Cayo can allow a very self-sufficient lifestyle that comes with lots of advantages. One is that “self-sufficient” infrastructure is relatively low-cost. Important to a sustainable lifestyle is solar energy, and Belize’s Cayo District enjoys plenty of sunshine year-round. Water, too, is in abundant supply, meaning it’s easy to grow fresh fruits, vegetables, and herbs. In the self-sufficient communities forming in this region, gardens and orchards are interwoven among the housing lots so that owners can grow their own food. You can participate directly by planting and harvesting, or you can simply take advantage of the fruits and vegetables grown onsite and made available for residents.
The temperatures range from 50 to 95 degrees Fahrenheit with an annual average of 79. November to January are traditionally the cooler months with a 75-degree average and May to September are the warmest at about 81 degrees on average.
Here in Cayo, colorful flowers and fruit-laden trees bloom year-round, and vibrant and diverse species of birds are everywhere.

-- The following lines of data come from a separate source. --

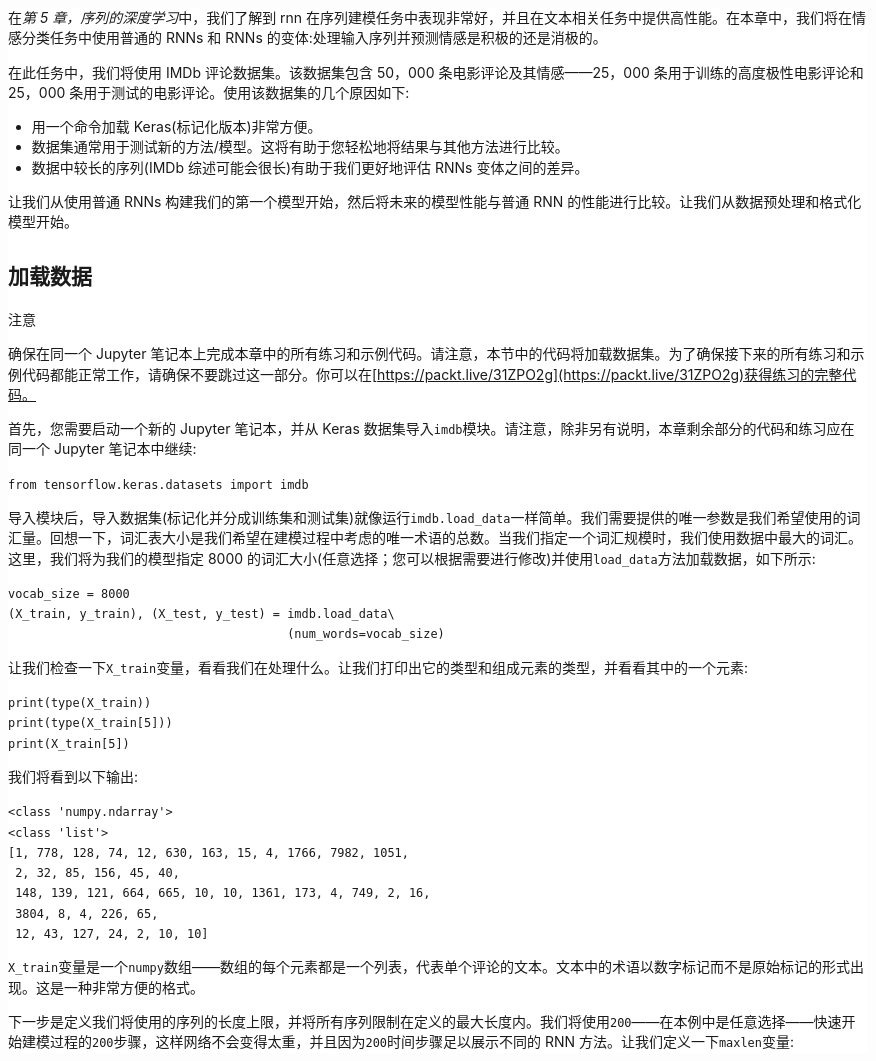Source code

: 在*第 5 章，序列的深度学习*中，我们了解到 rnn 在序列建模任务中表现非常好，并且在文本相关任务中提供高性能。在本章中，我们将在情感分类任务中使用普通的 RNNs 和 RNNs 的变体:处理输入序列并预测情感是积极的还是消极的。

在此任务中，我们将使用 IMDb 评论数据集。该数据集包含 50，000 条电影评论及其情感——25，000 条用于训练的高度极性电影评论和 25，000 条用于测试的电影评论。使用该数据集的几个原因如下:

*   用一个命令加载 Keras(标记化版本)非常方便。
*   数据集通常用于测试新的方法/模型。这将有助于您轻松地将结果与其他方法进行比较。
*   数据中较长的序列(IMDb 综述可能会很长)有助于我们更好地评估 RNNs 变体之间的差异。

让我们从使用普通 RNNs 构建我们的第一个模型开始，然后将未来的模型性能与普通 RNN 的性能进行比较。让我们从数据预处理和格式化模型开始。

## 加载数据

注意

确保在同一个 Jupyter 笔记本上完成本章中的所有练习和示例代码。请注意，本节中的代码将加载数据集。为了确保接下来的所有练习和示例代码都能正常工作，请确保不要跳过这一部分。你可以在[https://packt.live/31ZPO2g](https://packt.live/31ZPO2g)获得练习的完整代码。

首先，您需要启动一个新的 Jupyter 笔记本，并从 Keras 数据集导入`imdb`模块。请注意，除非另有说明，本章剩余部分的代码和练习应在同一个 Jupyter 笔记本中继续:

```
from tensorflow.keras.datasets import imdb
```

导入模块后，导入数据集(标记化并分成训练集和测试集)就像运行`imdb.load_data`一样简单。我们需要提供的唯一参数是我们希望使用的词汇量。回想一下，词汇表大小是我们希望在建模过程中考虑的唯一术语的总数。当我们指定一个词汇规模时，我们使用数据中最大的词汇。这里，我们将为我们的模型指定 8000 的词汇大小(任意选择；您可以根据需要进行修改)并使用`load_data`方法加载数据，如下所示:

```
vocab_size = 8000
(X_train, y_train), (X_test, y_test) = imdb.load_data\
                                       (num_words=vocab_size)
```

让我们检查一下`X_train`变量，看看我们在处理什么。让我们打印出它的类型和组成元素的类型，并看看其中的一个元素:

```
print(type(X_train))
print(type(X_train[5]))
print(X_train[5])
```

我们将看到以下输出:

```
<class 'numpy.ndarray'>
<class 'list'>
[1, 778, 128, 74, 12, 630, 163, 15, 4, 1766, 7982, 1051, 
 2, 32, 85, 156, 45, 40, 
 148, 139, 121, 664, 665, 10, 10, 1361, 173, 4, 749, 2, 16, 
 3804, 8, 4, 226, 65,
 12, 43, 127, 24, 2, 10, 10]
```

`X_train`变量是一个`numpy`数组——数组的每个元素都是一个列表，代表单个评论的文本。文本中的术语以数字标记而不是原始标记的形式出现。这是一种非常方便的格式。

下一步是定义我们将使用的序列的长度上限，并将所有序列限制在定义的最大长度内。我们将使用`200`——在本例中是任意选择——快速开始建模过程的`200`步骤，这样网络不会变得太重，并且因为`200`时间步骤足以展示不同的 RNN 方法。让我们定义一下`maxlen`变量:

In Cayo, you also find well-manicured productive Mennonite farmland. The region is reminiscent of the hills of Pennsylvania. If not for the palm trees, you might not know you were in Belize. The soil in Cayo is fertile and rich, and the Mennonite farmers who work it produce most of Belize’s food supply.
As recently as a few years ago, the numbers of foreign retirees living in Belize’s Cayo District numbered but a few dozen. Today, small but ever-expanding communities of expats and retirees seeking a back-to-basics lifestyle have established themselves in this pristine land of rivers, waterfalls, and rain forests.
Many reaching this stage of life are reminded of what’s really important in this life. This realization is spurring a new generation of people looking for opportunities around the globe to embrace a self-sufficient, resilient lifestyle. In this context, Belize stands out.